My school is a very large facility. Upgraded with bond money passed by our local community, it is made up of a new big building here, an even bigger new building there, older wings of classrooms fitting in between, etc…. In other words, it’s sprawling. And our teachers are spread throughout the site, generally grouped by content area, but not rigidly so.
But our preps are not dictated by our departments, which can be frustrating. Therefore, many of us rely on our locale in relationship to one another in order to discuss and solve problems as they arise. In other words, I don’t share my prep with many other ELA teachers, a fact which is not ideal.
Our teachers are diverse in their styles, philosophies, ages, and levels of experience. Which is as it should be in a school because without that diversity of teachers, you can’t reach a diversity of learners. Additionally, without that diversity of teachers, educators wouldn’t learn from one another.
Now, learning from colleagues takes time and consistency, and many of our staff dream of being given the time to collaborate and share. Without common preps per department, we all steal time when we can, where we can, and some of us are dedicated enough to the practice of collaboration to have found a routine and rhythm no matter what it takes. I’ve written about collaborating even in the bathroom.

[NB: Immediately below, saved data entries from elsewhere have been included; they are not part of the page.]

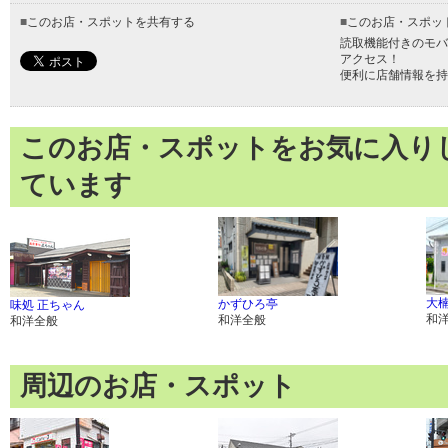
■
このお店・スポットを共有する
■
このお店・スポッ
読取機能付きのモバ
アクセス！
便利に店舗情報を持
このお店・スポットをお気に入り
ています
大楠
かずひろ亭
味処 正ちゃん
和
和洋全般
和洋全般
周辺のお店・スポット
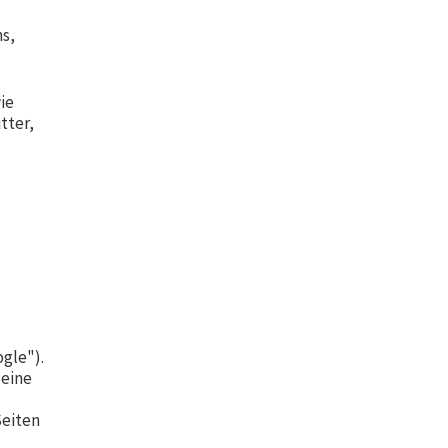
s,
ie
tter,
gle").
 eine
Seiten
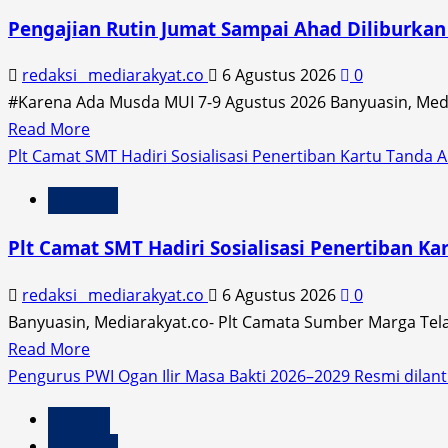
Pengajian Rutin Jumat Sampai Ahad Diliburka
redaksi_ mediarakyat.co
6 Agustus 2026
0
#Karena Ada Musda MUI 7-9 Agustus 2026 Banyuasin, Media
Read
Read More
more
Plt Camat SMT Hadiri Sosialisasi Penertiban Kartu Tanda
about
Headline
Pengajian
Rutin
Plt Camat SMT Hadiri Sosialisasi Penertiban K
Jumat
Sampai
redaksi_ mediarakyat.co
6 Agustus 2026
0
Ahad
Banyuasin, Mediarakyat.co- Plt Camata Sumber Marga Telan
Diliburkan
Read
Read More
Sementara
more
Pengurus PWI Ogan Ilir Masa Bakti 2026–2029 Resmi dilant
Waktu
about
Daerah
Plt
Headline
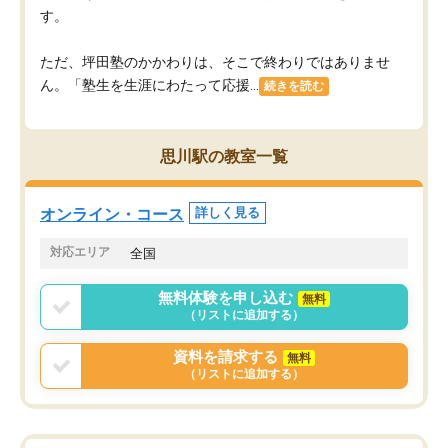
す。
ただ、坪田塾のかかわりは、そこで終わりではありませ
ん。「塾生を生涯にわたって応援...
続きを読む
思川駅の教室一覧
オンライン・コース
詳しく見る
対応エリア
全国
無料体験を申し込む
無料
（リストに追加する）
資料を請求する
無料
（リストに追加する）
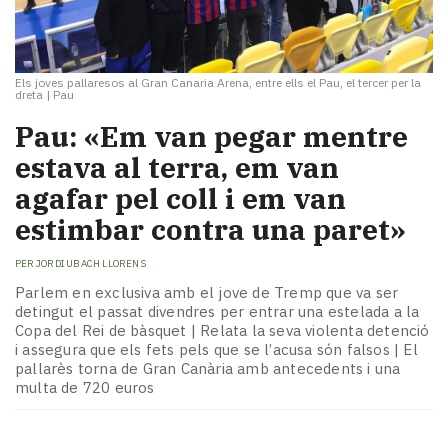
Els joves pallaresos al Gran Canaria Arena, entre ells el Pau, el tercer per la
dreta
|
Pau
Pau: «Em van pegar mentre
estava al terra, em van
agafar pel coll i em van
estimbar contra una paret»
PER
JORDI UBACH LLORENS
Parlem en exclusiva amb el jove de Tremp que va ser
detingut el passat divendres per entrar una estelada a la
Copa del Rei de bàsquet | Relata la seva violenta detenció
i assegura que els fets pels que se l’acusa són falsos | El
pallarès torna de Gran Canària amb antecedents i una
multa de 720 euros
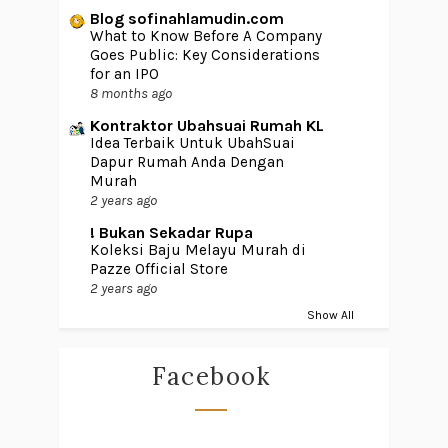
Blog sofinahlamudin.com
What to Know Before A Company
Goes Public: Key Considerations
for an IPO
8 months ago
Kontraktor Ubahsuai Rumah KL
Idea Terbaik Untuk UbahSuai
Dapur Rumah Anda Dengan
Murah
2 years ago
! Bukan Sekadar Rupa
Koleksi Baju Melayu Murah di
Pazze Official Store
2 years ago
Show All
Facebook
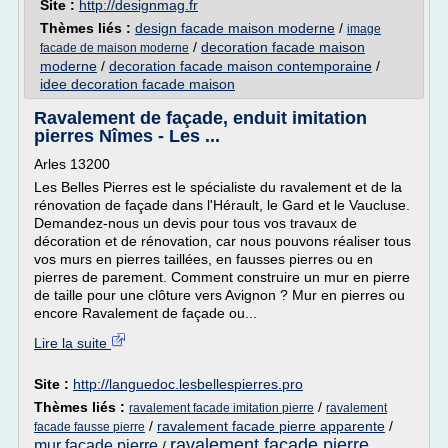
Site :
http://designmag.fr
Thèmes liés :
design facade maison moderne
/
image
/
decoration facade maison
facade de maison moderne
moderne
/
decoration facade maison contemporaine
/
idee decoration facade maison
Ravalement de façade, enduit imitation
pierres Nîmes - Les ...
Arles 13200
Les Belles Pierres est le spécialiste du ravalement et de la
rénovation de façade dans l'Hérault, le Gard et le Vaucluse.
Demandez-nous un devis pour tous vos travaux de
décoration et de rénovation, car nous pouvons réaliser tous
vos murs en pierres taillées, en fausses pierres ou en
pierres de parement. Comment construire un mur en pierre
de taille pour une clôture vers Avignon ? Mur en pierres ou
encore Ravalement de façade ou...
Lire la suite
Site :
http://languedoc.lesbellespierres.pro
Thèmes liés :
/
ravalement facade imitation pierre
ravalement
/
ravalement facade pierre apparente
/
facade fausse pierre
ravalement facade pierre
mur facade pierre
/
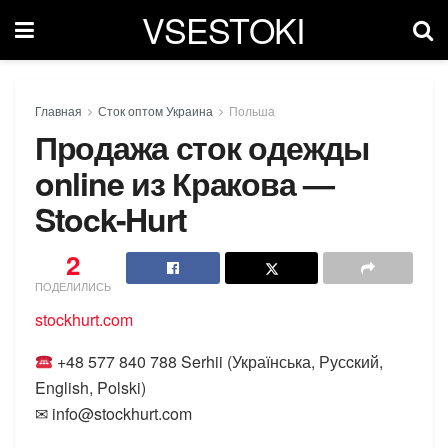
VSESTOKI
Главная
Сток оптом Украина
Польша
Продажа сток одежды
online из Кракова —
Stock-Hurt
2
ПОДЕЛИЛИСЬ
stockhurt.com
+48 577 840 788 Serhii (Українська, Русcкий,
English, Polski)
✉ info@stockhurt.com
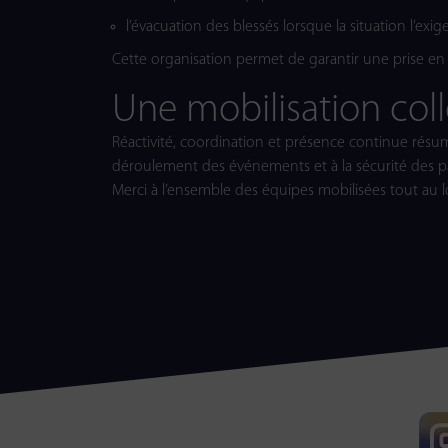
l’évacuation des blessés lorsque la situation l’exig
Cette organisation permet de garantir une prise en 
Une mobilisation coll
Réactivité, coordination et présence continue résum
déroulement des événements et à la sécurité des pa
Merci à l’ensemble des équipes mobilisées tout au lo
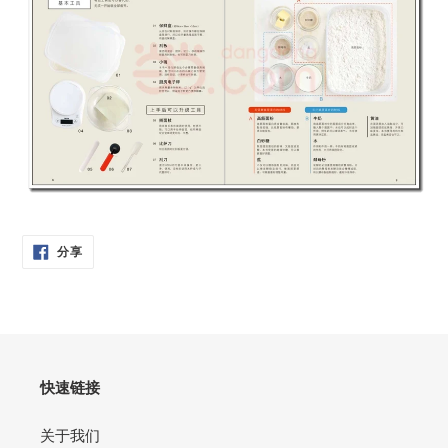
分
分享
享
在
脸
书
快速链接
关于我们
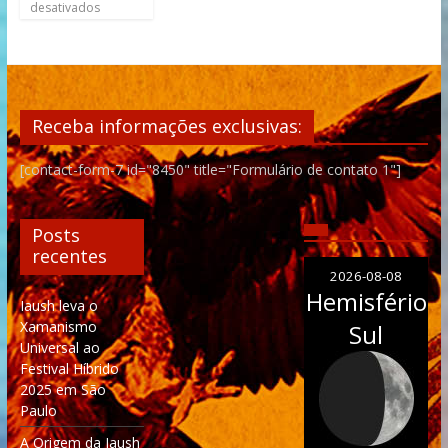
desativados
Receba informações exclusivas:
[contact-form-7 id="8450" title="Formulário de contato 1"]
Posts
recentes
2026-08-08
Hemisfério
Iaush leva o
Xamanismo
Sul
Universal ao
Festival Híbrido
2025 em São
Paulo
A Origem da Iaush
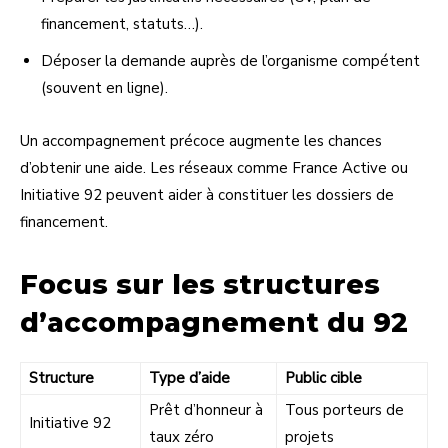
financement, statuts…).
Déposer la demande auprès de l’organisme compétent
(souvent en ligne).
Un accompagnement précoce augmente les chances
d’obtenir une aide. Les réseaux comme France Active ou
Initiative 92 peuvent aider à constituer les dossiers de
financement.
Focus sur les structures
d’accompagnement du 92
Structure
Type d’aide
Public cible
Prêt d’honneur à
Tous porteurs de
Initiative 92
taux zéro
projets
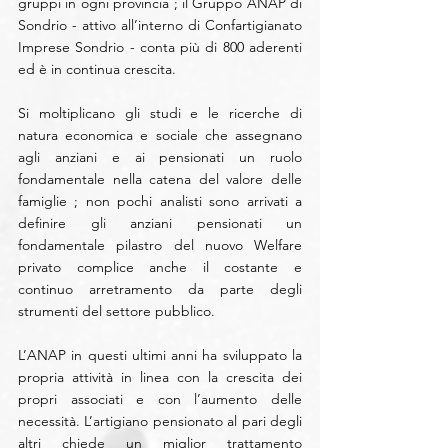
gruppi in ogni provincia ; il Gruppo ANAP di 
Sondrio - attivo all’interno di Confartigianato 
Imprese Sondrio - conta più di 800 aderenti 
ed è in continua crescita.
Si moltiplicano gli studi e le ricerche di 
natura economica e sociale che assegnano 
agli anziani e ai pensionati un ruolo 
fondamentale nella catena del valore delle 
famiglie ; non pochi analisti sono arrivati a 
definire gli anziani pensionati un 
fondamentale pilastro del nuovo Welfare 
privato complice anche il costante e 
continuo arretramento da parte degli 
strumenti del settore pubblico.
L’ANAP in questi ultimi anni ha sviluppato la 
propria attività in linea con la crescita dei 
propri associati e con l’aumento delle 
necessità. L’artigiano pensionato al pari degli 
altri chiede un miglior trattamento 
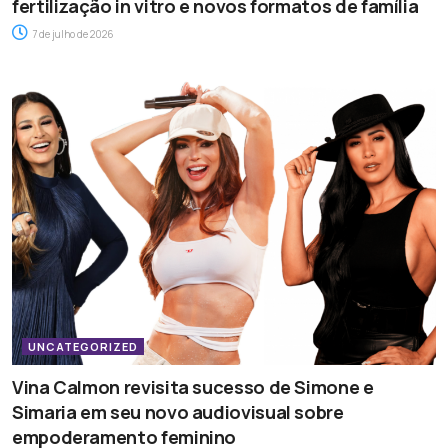
fertilização in vitro e novos formatos de família
7 de julho de 2026
UNCATEGORIZED
Vina Calmon revisita sucesso de Simone e
Simaria em seu novo audiovisual sobre
empoderamento feminino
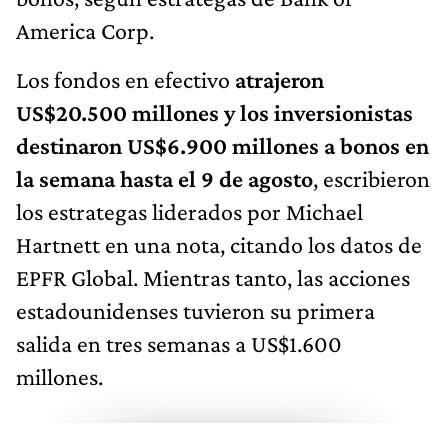
America Corp.
Los fondos en efectivo
atrajeron
US$20.500 millones y los inversionistas
destinaron US$6.900 millones a bonos en
la semana hasta el 9 de agosto
, escribieron
los estrategas liderados por Michael
Hartnett en una nota, citando los datos de
EPFR Global. Mientras tanto, las acciones
estadounidenses tuvieron su primera
salida en tres semanas a US$1.600
millones.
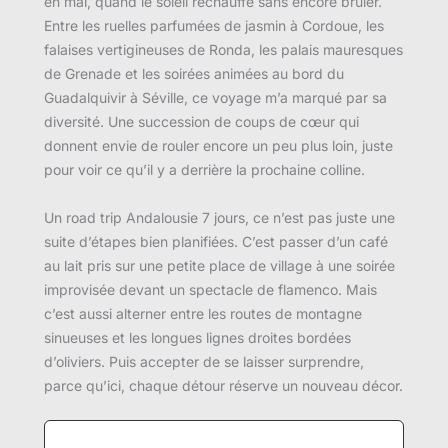
en mai, quand le soleil réchauffe sans encore brûler.
Entre les ruelles parfumées de jasmin à Cordoue, les
falaises vertigineuses de Ronda, les palais mauresques
de Grenade et les soirées animées au bord du
Guadalquivir à Séville, ce voyage m’a marqué par sa
diversité. Une succession de coups de cœur qui
donnent envie de rouler encore un peu plus loin, juste
pour voir ce qu’il y a derrière la prochaine colline.
Un road trip Andalousie 7 jours, ce n’est pas juste une
suite d’étapes bien planifiées. C’est passer d’un café
au lait pris sur une petite place de village à une soirée
improvisée devant un spectacle de flamenco. Mais
c’est aussi alterner entre les routes de montagne
sinueuses et les longues lignes droites bordées
d’oliviers. Puis accepter de se laisser surprendre,
parce qu’ici, chaque détour réserve un nouveau décor.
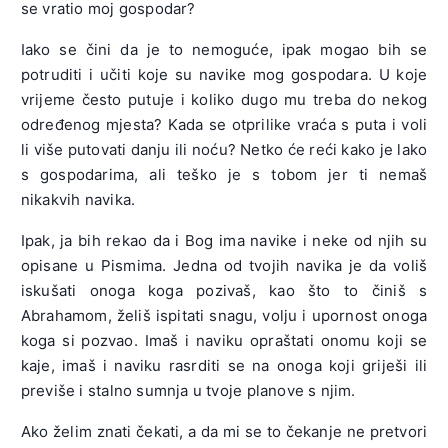
se vratio moj gospodar?
Iako se čini da je to nemoguće, ipak mogao bih se
potruditi i učiti koje su navike mog gospodara. U koje
vrijeme često putuje i koliko dugo mu treba do nekog
određenog mjesta? Kada se otprilike vraća s puta i voli
li više putovati danju ili noću? Netko će reći kako je lako
s gospodarima, ali teško je s tobom jer ti nemaš
nikakvih navika.
Ipak, ja bih rekao da i Bog ima navike i neke od njih su
opisane u Pismima. Jedna od tvojih navika je da voliš
iskušati onoga koga pozivaš, kao što to činiš s
Abrahamom, želiš ispitati snagu, volju i upornost onoga
koga si pozvao. Imaš i naviku opraštati onomu koji se
kaje, imaš i naviku rasrditi se na onoga koji griješi ili
previše i stalno sumnja u tvoje planove s njim.
Ako želim znati čekati, a da mi se to čekanje ne pretvori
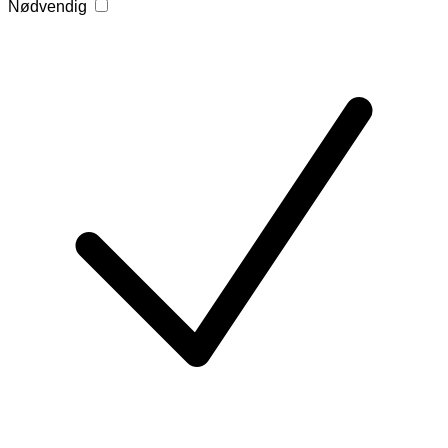
Nødvendig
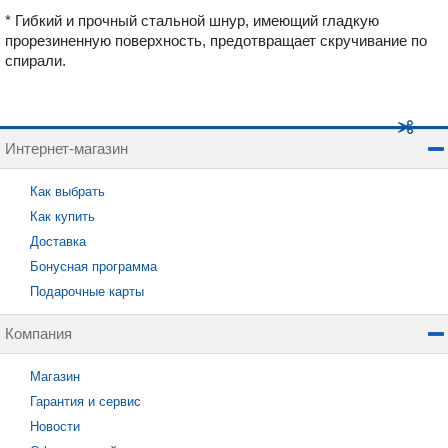
* Гибкий и прочный стальной шнур, имеющий гладкую
прорезиненную поверхность, предотвращает скручивание по
спирали.
Интернет-магазин
Как выбрать
Как купить
Доставка
Бонусная программа
Подарочные карты
Компания
Магазин
Гарантия и сервис
Новости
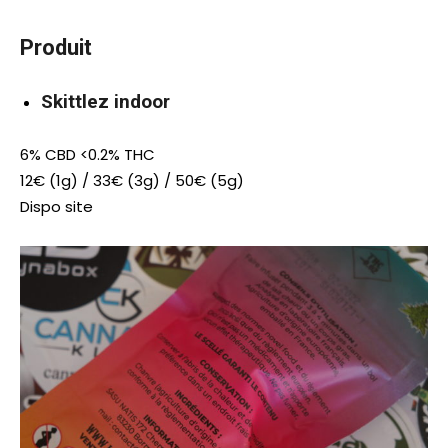
Produit
Skittlez indoor
6% CBD <0.2% THC
12€ (1g) / 33€ (3g) / 50€ (5g)
Dispo site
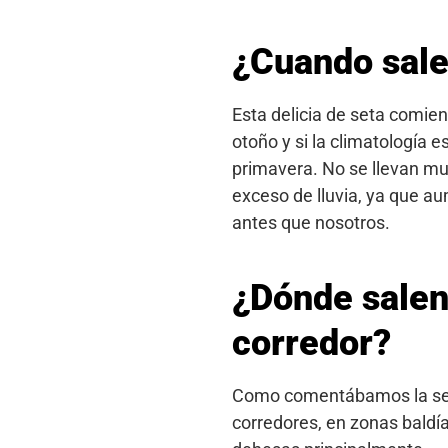
¿Cuando sale
Esta delicia de seta comienz
otoño y si la climatología e
primavera. No se llevan muy
exceso de lluvia, ya que a
antes que nosotros.
¿Dónde salen
corredor?
Como comentábamos la seta
corredores, en zonas baldía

Sometimes brief minutes is all we have as teachers to learn from each other, ask how someone is solving a problem, or celebrate a victory long in coming. So when you find a perfect storm of collaboration: the people, the location, and the dedication, a school should preserve it at all costs, right?
Let me back up:
I work in one of the older wings in my school. There are four rooms in the building, connected by doors so that when you open them, you can see all the way down the length of the building. After the new buildings were constructed, teachers were put in a lottery to chose their new classrooms, and the four of us who teach in these rooms specifically selected them. We were not the highest nor lowest on the list, but not many people wanted the older classrooms when given the choice to move to the new rooms. The four of us, however, very different teachers all, looked at the new buildings and looked at the older wings and saw the potential in the latter for the collaboration we desired to do our job better. And within a few minutes of selecting, three colleagues and I had created what became known as, “The Dorm.”
Since then, our wing has become a community within the larger school community for the teachers within as well as for our students.
Those of us in The Dorm have been known to teach with our doors open, even while classes go on, in order to speak to one another and model community for our students. We’ve opened our doors like episodes of Laugh-in, interjecting comments and questions on the fly. We model tolerance for the interruption because the benefits so outweigh any possible irritation. We love it. The kids love it. It creates spontaneous discussion and thought. During passing periods, any one of us teachers have been known to run down the length of the building in order to pick up a lost handout or pick the brains of our colleagues about this challenge or that hurdle so that the problem would be solved in time for the next period. We really utilize the building and it has grown a personality in itself, one of warmth and humor for the students assigned to those classrooms.
As I say, all four teachers in The Dorm share a passion for teaching; yet each of us teaches in a very different style. What that equates to is a pocket of learning for us, the teachers, that happens daily and often, and that benefits the learners in our rooms. We have reated a PLC for ourselves based on our similarities and differences. We have created a PLC where there was none before.
And we’re being split up next year.
I know this tendency to break up what works is not unique to education, but it’s just unfortunate to see this easy successful network of teachers come to an end.
I’m sure there’s a reason that one of the teachers is being moved to another room in the school, to another grade level, to another building. It’s possible that with the move will come a rippling of a collaborative philosophy that might benefit others in the school. Or it might create isolation where there was none before.
So this post isn’t so much about criticizing the decision, because I’m sure it is not one that is intentionally separating a pocket of success. There are, I’m sure, valid reasons. This post is, instead, about mourning the breaking up of what works in order to address a different need in another area.
I am returning next week to my school site after my family leave ends, to find a very different environment. I will be greeted by my 4th principal in 9 years, the challenges of which I’ve written about in the past, whom I haven’t even met yet. The Dorm will be in the process of being dispersed to the corners of the school. Our ELA curriculum, rubrics, assessments, and pacing have been changed for next year as well, and while I’m returning as Department chair, many decisions had to have been made without me on-site these past few months. There’s only so much input one can have from afar.
But it is the loss of the ability to easily collaborate, to easily seek advice from my colleagues, that saddens me the most. My hope is that other pockets on the campus may crop up, signaling a new age of collaboration. My hope is that the legacy of The Dorm will one day not be a unique bastion of community on so large a school site. My hope is that more students may benefit from the transparent teaching and enthusiasm for learning lived daily by the teachers who worked between its open doors.